Quote the data from its first line through the line that contains "Mobile Search Opene", including both of those lines, and reproduce every line unchanged.

(Transcribed page text)
###
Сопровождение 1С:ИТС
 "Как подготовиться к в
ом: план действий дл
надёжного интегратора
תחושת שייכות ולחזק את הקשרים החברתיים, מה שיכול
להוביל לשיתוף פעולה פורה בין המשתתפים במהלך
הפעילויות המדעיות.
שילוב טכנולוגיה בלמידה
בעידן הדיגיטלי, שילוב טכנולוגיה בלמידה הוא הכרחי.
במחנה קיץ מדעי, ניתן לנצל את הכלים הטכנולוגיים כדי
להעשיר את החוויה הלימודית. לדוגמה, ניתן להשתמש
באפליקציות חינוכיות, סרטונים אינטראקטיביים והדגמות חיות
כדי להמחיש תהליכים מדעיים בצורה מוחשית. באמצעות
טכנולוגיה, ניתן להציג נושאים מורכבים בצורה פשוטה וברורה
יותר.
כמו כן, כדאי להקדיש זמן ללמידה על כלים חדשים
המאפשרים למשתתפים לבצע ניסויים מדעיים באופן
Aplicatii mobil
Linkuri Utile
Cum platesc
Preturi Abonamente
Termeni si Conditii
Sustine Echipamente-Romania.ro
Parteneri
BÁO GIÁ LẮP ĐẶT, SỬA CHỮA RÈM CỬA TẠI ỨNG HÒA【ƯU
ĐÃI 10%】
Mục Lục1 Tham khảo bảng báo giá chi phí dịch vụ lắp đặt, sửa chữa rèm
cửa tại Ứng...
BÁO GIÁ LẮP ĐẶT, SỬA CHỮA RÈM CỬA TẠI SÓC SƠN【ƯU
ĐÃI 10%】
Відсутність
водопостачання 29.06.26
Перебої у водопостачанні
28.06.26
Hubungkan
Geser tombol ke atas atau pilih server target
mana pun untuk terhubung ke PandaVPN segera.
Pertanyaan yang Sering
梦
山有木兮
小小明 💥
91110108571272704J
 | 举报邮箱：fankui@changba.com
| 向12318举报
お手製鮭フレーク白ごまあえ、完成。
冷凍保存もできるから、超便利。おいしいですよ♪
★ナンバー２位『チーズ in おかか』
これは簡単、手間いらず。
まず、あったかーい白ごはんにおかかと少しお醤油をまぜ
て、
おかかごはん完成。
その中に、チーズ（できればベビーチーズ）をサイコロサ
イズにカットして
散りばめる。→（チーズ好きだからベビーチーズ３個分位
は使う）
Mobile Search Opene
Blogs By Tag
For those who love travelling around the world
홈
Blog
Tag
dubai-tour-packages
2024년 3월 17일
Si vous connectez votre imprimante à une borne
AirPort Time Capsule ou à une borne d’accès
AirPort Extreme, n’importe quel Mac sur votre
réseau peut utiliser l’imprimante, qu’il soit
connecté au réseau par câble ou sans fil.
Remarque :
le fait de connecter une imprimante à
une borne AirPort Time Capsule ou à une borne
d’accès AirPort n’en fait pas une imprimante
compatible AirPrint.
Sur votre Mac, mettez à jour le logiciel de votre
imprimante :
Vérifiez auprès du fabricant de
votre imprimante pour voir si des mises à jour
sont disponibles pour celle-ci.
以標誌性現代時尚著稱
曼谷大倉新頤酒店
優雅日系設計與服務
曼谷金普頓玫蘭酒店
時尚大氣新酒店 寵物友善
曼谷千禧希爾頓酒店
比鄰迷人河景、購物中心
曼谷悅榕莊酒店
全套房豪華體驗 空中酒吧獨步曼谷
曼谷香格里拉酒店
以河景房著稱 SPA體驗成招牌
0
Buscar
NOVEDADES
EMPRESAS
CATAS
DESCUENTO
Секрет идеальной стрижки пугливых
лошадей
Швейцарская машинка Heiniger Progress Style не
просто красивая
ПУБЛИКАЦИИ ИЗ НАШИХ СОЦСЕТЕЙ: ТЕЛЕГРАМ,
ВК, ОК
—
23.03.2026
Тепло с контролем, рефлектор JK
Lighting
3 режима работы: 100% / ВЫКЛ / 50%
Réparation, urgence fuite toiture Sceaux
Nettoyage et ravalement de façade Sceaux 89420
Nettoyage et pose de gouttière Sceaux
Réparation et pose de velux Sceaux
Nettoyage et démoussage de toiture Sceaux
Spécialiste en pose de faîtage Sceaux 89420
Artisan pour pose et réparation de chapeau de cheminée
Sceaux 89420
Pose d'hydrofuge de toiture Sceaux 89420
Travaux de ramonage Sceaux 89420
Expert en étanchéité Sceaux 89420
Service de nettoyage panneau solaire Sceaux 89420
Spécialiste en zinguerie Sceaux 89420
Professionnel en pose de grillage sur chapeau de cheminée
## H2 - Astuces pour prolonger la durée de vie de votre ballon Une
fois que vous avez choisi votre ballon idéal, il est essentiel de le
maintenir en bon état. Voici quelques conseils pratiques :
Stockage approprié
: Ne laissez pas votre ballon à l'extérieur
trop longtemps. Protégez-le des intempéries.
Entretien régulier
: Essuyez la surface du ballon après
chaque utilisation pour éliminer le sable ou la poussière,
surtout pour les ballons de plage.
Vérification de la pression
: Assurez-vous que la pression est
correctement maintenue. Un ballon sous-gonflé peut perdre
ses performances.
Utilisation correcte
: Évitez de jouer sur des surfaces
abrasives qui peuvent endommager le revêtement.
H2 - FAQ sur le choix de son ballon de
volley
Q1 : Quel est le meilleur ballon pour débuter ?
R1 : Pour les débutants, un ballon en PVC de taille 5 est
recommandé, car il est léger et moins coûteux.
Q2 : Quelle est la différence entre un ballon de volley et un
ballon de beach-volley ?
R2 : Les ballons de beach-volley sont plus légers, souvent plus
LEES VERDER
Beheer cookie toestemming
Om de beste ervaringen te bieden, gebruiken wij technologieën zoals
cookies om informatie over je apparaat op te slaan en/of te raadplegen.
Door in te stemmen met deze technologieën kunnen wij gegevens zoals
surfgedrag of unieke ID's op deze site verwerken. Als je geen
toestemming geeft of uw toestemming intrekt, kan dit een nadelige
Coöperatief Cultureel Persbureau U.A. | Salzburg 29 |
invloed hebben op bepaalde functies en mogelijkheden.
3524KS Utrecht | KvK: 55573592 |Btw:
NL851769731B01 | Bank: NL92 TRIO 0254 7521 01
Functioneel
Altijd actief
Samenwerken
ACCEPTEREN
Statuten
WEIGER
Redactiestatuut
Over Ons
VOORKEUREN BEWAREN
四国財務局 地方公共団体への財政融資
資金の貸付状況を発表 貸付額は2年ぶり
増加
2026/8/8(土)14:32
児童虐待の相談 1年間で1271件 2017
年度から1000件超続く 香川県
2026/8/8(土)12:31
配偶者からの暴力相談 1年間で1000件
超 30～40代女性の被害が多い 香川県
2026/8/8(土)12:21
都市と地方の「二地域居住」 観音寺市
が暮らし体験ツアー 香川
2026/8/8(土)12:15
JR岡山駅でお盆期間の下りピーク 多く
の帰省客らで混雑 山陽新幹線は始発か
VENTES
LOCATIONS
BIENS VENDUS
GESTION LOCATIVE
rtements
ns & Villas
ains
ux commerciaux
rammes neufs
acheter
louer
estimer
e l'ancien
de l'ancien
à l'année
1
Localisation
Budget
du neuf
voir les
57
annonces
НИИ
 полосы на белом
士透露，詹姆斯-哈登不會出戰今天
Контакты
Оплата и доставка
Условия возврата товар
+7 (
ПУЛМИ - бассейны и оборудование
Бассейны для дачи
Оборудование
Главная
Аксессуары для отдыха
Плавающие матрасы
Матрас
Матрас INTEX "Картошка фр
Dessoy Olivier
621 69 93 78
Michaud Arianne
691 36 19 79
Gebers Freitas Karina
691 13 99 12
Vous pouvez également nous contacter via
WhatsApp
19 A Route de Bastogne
###
RESULT OF THE TASK ▸
Сопровождение 1С:ИТС
 "Как подготовиться к в
ом: план действий дл
надёжного интегратора
תחושת שייכות ולחזק את הקשרים החברתיים, מה שיכול
להוביל לשיתוף פעולה פורה בין המשתתפים במהלך
הפעילויות המדעיות.
שילוב טכנולוגיה בלמידה
בעידן הדיגיטלי, שילוב טכנולוגיה בלמידה הוא הכרחי.
במחנה קיץ מדעי, ניתן לנצל את הכלים הטכנולוגיים כדי
להעשיר את החוויה הלימודית. לדוגמה, ניתן להשתמש
באפליקציות חינוכיות, סרטונים אינטראקטיביים והדגמות חיות
כדי להמחיש תהליכים מדעיים בצורה מוחשית. באמצעות
טכנולוגיה, ניתן להציג נושאים מורכבים בצורה פשוטה וברורה
יותר.
כמו כן, כדאי להקדיש זמן ללמידה על כלים חדשים
המאפשרים למשתתפים לבצע ניסויים מדעיים באופן
Aplicatii mobil
Linkuri Utile
Cum platesc
Preturi Abonamente
Termeni si Conditii
Sustine Echipamente-Romania.ro
Parteneri
BÁO GIÁ LẮP ĐẶT, SỬA CHỮA RÈM CỬA TẠI ỨNG HÒA【ƯU
ĐÃI 10%】
Mục Lục1 Tham khảo bảng báo giá chi phí dịch vụ lắp đặt, sửa chữa rèm
cửa tại Ứng...
BÁO GIÁ LẮP ĐẶT, SỬA CHỮA RÈM CỬA TẠI SÓC SƠN【ƯU
ĐÃI 10%】
Відсутність
водопостачання 29.06.26
Перебої у водопостачанні
28.06.26
Hubungkan
Geser tombol ke atas atau pilih server target
mana pun untuk terhubung ke PandaVPN segera.
Pertanyaan yang Sering
梦
山有木兮
小小明 💥
91110108571272704J
 | 举报邮箱：fankui@changba.com
| 向12318举报
お手製鮭フレーク白ごまあえ、完成。
冷凍保存もできるから、超便利。おいしいですよ♪
★ナンバー２位『チーズ in おかか』
これは簡単、手間いらず。
まず、あったかーい白ごはんにおかかと少しお醤油をまぜ
て、
おかかごはん完成。
その中に、チーズ（できればベビーチーズ）をサイコロサ
イズにカットして
散りばめる。→（チーズ好きだからベビーチーズ３個分位
は使う）
Mobile Search Opene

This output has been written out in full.